RC RANDOM CHAOS

Quasar Linux implant hunts developer credentials with eBPF rootkit and PAM backdoors

· via BleepingComputer

Original source

New stealthy Quasar Linux malware targets software developers

BleepingComputer →

Trend Micro has documented a previously unseen Linux malware kit, Quasar Linux (QLNX), built specifically to compromise developer and DevOps workstations interacting with npm, PyPI, GitHub, AWS, Docker, and Kubernetes. The implant compiles its rootkit shared objects and PAM backdoor modules on the victim host using gcc, runs in memory after deleting its on-disk binary, wipes logs, spoofs process names, and clears forensic environment variables. Persistence is layered across seven mechanisms including LD_PRELOAD, systemd, cron, init.d, XDG autostart, and .bashrc injection, so it reloads into every dynamically linked process and respawns when killed.

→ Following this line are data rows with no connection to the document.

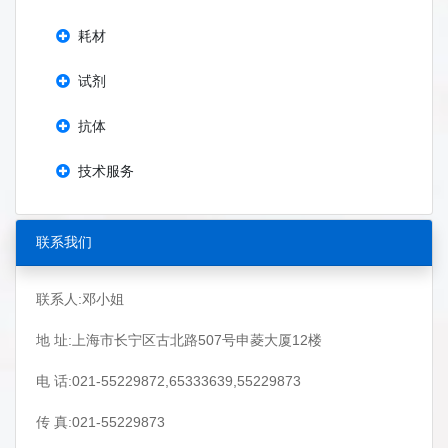
耗材
试剂
抗体
技术服务
联系我们
联系人:邓小姐
地 址:上海市长宁区古北路507号申菱大厦12楼
电 话:021-55229872,65333639,55229873
传 真:021-55229873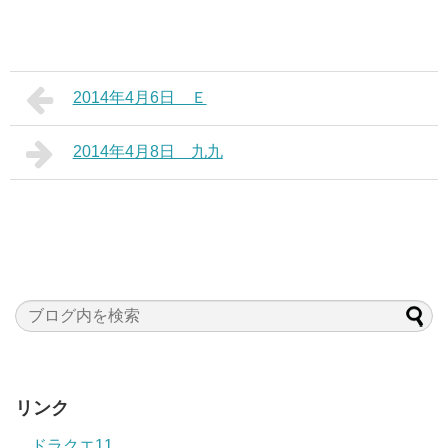
2014年4月6日 Ｅ
2014年4月8日 九九
リンク
ドラクエ11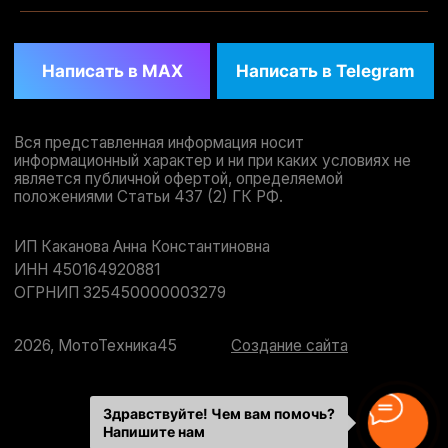
Здравствуйте! Чем вам помочь?
Напишите нам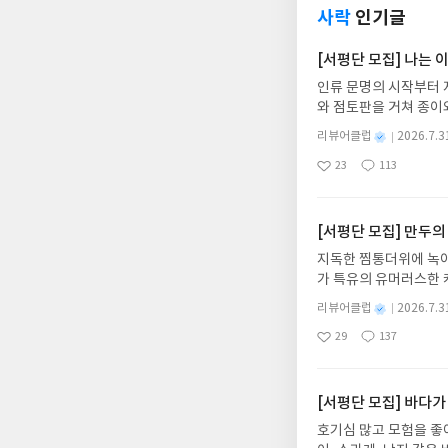
사락
인기글
[서평단 모집] 나는
인류 문명의 시작부터 
와 점토판을 거쳐 종이
는 그림책입니다. 때로
별
리뷰어클럽
2026.7.3
상에 어떻게 녹아들어 
명
작
23
113
하게 합니다.나는 이
좋
댓
작
성
아
글
성
집인원 : 10명신청기간 : 
일
요
일
2주 이내 ▶ 주소/연락
불가)▶ 서평단 신청 
[서평단 모집] 만두의
갑니다!! ※ 신청 전, 
지독한 찜통더위에 녹아
'사락'으로 개편되어 
가 특유의 유머러스한 
닌 회원정보상의 주소/
위가 싹 가시는 통쾌한
제외되거나 배송에서 누락
별
리뷰어클럽
2026.7.3
냉면 물결 속에서 짜릿
명
작
작성해주셔야 합니다. (
29
137
션)글쓴이윤식이 저출판사소
좋
댓
작
성
리뷰 작성 시 이후 선
아
글
성
2026.08.06리뷰 작
일
를 권장합니다.
요
일
이트 해주세요! (선정 
첨확률이 올라갑니다!! ※
[서평단 모집] 바다가
락'으로 개편되어 별도
호기심 많고 모험을 좋
소/연락처 (클릭 시 수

Functionally, QLNX is a full attack platform rather than a single-purpose tool. A 58-command RAT core handles C2 over TCP/TLS or HTTP/S, a dual-layer rootkit combines a userland libc-hooking component with a kernel-level eBPF module that hides PIDs, paths, and ports, and a credential layer scrapes SSH keys, browser stores, cloud and developer configs, /etc/shadow, and the clipboard while PAM backdoors capture plaintext logins. Additional modules cover keylogging, screenshots, ptrace and /proc/pid/mem injection, in-memory BOF/COFF execution, SOCKS tunneling, SSH lateral movement, and a peer-to-peer mesh.

The targeting choice is the real story: developer machines hold the signing keys, registry tokens, and cloud credentials that gate software supply chains, so a stealthy foothold there bypasses most enterprise perimeter controls and sets up trojanized package publication of the kind seen in recent npm and PyPI incidents. Trend Micro has not attributed the implant or quantified its spread, and at publication only four engines flag the binary, leaving defenders reliant on the published IoCs.